[START SOURCE EXCERPT]
What Your Data Isn’t Telling You

On a recent trip I was fortunate enough to be able to visit to a WWII aircraft history museum. I use the word “fortunate” because a history museum of mechanical objects is the intersection of two of my interests, and not everyone in my family appreciates how thoroughly I treat such an educational opportunity! So with gratitude, I systematically explored an hangar full of period specimens—some large, some small, some restored, some preserved, and some barely-recognizable piles of wreckage. While the nut-and-bolt restored pieces were impressive to behold, the ones that captivated me the most were the survivors. They were banged-up, rusty, and full of bullet holes. These clearly had stories to tell.
[END SOURCE EXCERPT]
[START STORED ROWS]
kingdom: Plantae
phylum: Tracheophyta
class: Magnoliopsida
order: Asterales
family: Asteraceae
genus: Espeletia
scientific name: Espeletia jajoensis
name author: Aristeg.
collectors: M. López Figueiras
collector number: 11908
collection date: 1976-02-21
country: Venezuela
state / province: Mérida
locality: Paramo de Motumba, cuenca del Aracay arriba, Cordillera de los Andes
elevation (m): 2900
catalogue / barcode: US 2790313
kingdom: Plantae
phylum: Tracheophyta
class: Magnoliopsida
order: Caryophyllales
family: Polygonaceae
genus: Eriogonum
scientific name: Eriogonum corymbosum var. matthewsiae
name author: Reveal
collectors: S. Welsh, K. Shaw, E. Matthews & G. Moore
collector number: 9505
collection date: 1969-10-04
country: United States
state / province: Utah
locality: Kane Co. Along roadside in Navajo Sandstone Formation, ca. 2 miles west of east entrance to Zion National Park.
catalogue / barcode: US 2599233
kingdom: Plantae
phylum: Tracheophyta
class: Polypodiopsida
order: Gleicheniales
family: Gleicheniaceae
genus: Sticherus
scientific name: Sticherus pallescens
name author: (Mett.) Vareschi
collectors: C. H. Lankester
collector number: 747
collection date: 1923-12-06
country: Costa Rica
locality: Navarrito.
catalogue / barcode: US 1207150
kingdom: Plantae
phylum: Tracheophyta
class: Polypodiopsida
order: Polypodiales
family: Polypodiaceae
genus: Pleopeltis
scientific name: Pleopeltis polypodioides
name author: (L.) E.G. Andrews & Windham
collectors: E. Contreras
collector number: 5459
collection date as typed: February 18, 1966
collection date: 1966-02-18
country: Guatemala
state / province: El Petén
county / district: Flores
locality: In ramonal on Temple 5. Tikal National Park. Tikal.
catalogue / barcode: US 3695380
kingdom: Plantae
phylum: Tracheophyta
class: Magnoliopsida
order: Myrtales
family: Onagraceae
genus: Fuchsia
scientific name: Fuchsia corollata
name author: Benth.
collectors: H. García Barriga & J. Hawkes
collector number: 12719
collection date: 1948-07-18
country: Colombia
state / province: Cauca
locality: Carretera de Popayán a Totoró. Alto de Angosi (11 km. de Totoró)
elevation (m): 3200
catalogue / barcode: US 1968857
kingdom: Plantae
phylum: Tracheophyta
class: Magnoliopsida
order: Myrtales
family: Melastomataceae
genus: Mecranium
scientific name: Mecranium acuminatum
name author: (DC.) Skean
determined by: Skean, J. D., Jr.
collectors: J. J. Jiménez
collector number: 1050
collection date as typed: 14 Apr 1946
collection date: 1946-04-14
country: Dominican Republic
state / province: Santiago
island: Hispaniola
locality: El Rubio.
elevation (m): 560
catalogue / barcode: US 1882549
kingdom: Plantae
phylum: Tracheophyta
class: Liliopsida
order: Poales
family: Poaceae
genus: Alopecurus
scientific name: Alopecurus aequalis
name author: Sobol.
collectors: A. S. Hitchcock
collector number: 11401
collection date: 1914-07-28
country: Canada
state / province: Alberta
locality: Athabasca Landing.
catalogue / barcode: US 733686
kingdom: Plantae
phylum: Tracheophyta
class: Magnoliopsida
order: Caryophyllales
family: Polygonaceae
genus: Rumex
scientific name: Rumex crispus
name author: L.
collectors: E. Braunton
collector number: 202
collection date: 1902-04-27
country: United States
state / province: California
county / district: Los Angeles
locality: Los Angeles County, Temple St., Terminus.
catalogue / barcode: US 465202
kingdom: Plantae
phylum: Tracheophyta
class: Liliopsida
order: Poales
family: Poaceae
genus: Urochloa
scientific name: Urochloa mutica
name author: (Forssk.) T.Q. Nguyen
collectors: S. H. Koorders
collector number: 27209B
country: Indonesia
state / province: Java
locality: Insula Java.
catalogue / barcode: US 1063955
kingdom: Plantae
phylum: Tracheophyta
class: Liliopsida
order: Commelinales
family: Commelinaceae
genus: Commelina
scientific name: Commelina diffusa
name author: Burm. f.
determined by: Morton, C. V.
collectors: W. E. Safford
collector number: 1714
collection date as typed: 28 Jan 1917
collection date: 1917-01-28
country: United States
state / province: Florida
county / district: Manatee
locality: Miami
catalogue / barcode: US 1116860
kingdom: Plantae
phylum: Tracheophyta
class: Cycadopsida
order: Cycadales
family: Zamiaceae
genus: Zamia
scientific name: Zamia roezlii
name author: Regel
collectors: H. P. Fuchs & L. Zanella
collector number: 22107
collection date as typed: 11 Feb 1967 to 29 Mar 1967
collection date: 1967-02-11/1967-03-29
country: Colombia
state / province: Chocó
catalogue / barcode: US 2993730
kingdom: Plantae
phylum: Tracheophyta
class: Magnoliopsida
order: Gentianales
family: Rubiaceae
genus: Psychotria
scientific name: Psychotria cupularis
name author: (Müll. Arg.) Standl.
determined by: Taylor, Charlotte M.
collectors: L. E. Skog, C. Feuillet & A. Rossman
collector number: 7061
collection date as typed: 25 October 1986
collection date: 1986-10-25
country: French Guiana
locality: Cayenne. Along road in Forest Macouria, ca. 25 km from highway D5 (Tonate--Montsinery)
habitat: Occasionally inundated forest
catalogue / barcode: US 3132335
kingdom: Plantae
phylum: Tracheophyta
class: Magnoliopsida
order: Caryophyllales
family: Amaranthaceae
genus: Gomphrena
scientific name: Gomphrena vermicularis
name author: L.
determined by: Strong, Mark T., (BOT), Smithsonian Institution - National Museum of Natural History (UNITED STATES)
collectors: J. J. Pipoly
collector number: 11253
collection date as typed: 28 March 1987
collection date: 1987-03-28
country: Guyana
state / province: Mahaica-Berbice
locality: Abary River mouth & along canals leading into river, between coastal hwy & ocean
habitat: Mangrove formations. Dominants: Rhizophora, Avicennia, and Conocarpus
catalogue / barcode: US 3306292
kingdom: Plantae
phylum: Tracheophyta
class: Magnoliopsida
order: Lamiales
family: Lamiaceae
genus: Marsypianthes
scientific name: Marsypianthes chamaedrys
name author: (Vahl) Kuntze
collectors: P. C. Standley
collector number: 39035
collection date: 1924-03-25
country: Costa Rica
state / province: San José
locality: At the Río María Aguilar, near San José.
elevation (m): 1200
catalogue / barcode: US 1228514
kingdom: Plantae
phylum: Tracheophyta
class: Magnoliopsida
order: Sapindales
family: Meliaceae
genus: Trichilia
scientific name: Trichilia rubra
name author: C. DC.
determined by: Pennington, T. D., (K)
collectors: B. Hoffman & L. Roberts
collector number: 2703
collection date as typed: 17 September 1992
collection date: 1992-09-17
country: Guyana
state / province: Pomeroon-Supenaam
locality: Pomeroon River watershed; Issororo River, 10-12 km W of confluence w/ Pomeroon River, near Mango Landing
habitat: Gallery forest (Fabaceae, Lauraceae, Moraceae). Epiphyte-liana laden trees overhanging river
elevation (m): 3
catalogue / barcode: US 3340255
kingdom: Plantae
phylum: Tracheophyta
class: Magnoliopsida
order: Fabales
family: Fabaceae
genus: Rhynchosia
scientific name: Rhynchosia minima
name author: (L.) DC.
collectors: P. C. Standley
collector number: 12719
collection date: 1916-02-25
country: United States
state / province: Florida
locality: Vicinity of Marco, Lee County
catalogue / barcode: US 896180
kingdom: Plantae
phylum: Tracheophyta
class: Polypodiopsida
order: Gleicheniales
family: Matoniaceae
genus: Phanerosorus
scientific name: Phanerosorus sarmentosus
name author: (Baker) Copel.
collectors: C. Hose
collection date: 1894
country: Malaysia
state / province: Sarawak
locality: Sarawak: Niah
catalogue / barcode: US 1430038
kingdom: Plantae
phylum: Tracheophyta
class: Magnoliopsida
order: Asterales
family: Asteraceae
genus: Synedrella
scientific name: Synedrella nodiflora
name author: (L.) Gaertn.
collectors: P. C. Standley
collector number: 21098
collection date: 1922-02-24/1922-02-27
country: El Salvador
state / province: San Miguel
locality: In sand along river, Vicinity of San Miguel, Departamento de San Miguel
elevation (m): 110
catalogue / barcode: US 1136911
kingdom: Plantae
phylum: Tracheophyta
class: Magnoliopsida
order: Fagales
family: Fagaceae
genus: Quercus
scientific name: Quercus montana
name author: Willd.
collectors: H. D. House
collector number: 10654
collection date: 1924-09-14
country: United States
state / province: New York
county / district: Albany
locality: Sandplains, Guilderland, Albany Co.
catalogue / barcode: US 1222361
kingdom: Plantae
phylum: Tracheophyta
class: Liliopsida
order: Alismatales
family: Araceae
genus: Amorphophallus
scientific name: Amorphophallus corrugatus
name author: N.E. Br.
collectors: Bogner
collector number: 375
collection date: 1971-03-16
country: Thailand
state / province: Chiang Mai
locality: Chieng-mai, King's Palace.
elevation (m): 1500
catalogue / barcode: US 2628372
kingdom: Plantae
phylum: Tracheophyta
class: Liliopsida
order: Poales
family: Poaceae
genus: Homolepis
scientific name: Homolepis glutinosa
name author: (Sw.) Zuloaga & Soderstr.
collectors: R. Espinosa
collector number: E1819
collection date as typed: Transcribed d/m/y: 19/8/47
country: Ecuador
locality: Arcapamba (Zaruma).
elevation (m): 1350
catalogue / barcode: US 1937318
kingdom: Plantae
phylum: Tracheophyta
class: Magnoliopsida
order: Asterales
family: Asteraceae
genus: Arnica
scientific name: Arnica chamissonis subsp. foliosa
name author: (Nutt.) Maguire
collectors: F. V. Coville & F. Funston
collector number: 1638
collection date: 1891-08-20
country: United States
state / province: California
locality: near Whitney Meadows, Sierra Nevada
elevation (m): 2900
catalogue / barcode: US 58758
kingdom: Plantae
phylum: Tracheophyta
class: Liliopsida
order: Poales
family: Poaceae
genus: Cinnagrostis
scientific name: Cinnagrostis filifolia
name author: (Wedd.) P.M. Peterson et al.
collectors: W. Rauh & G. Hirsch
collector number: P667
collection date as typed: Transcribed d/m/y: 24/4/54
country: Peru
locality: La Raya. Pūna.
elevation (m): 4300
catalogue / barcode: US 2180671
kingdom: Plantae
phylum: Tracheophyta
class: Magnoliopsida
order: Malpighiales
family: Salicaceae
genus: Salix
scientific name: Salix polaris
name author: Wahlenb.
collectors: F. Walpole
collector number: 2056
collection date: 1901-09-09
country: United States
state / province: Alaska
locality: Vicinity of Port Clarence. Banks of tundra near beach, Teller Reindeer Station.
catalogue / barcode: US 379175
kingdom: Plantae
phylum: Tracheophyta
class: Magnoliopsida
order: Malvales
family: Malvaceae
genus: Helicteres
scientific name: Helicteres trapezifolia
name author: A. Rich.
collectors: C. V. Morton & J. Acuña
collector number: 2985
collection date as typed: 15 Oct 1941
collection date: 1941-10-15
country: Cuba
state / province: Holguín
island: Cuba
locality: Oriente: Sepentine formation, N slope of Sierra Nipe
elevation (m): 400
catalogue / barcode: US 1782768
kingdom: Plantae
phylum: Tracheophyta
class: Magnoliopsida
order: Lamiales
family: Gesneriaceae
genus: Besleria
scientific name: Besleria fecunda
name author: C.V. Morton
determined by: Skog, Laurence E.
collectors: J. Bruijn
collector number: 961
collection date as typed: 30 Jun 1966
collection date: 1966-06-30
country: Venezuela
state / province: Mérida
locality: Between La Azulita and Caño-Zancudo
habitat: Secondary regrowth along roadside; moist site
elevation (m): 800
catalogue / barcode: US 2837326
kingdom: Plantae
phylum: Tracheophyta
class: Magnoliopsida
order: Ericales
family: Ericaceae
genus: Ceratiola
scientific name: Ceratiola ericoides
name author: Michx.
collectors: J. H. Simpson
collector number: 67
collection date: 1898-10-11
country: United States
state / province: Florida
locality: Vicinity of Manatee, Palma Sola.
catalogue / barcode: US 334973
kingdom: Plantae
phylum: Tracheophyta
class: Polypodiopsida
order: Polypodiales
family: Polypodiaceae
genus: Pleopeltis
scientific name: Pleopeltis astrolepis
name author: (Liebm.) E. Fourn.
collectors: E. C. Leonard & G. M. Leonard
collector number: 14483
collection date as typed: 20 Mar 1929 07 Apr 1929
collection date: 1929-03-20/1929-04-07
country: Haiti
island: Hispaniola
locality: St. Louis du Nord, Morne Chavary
[END STORED ROWS]
_EXERCISE AIM_:
Answer these questions on the museum passage:
1. What kind of museum did the writer visit?
2. What two reasons does the writer give for calling the visit "fortunate"?
3. Which specimens captivated the writer the most?
The listing isn't needed for this work.

_SOLUTION TO THIS EXERCISE_:
1. A WWII aircraft history museum.
2. A history museum of mechanical objects is the intersection of two of the writer's interests, and not everyone in the writer's family appreciates how thoroughly the writer treats such an educational opportunity.
3. The survivors, which were banged-up, rusty, and full of bullet holes.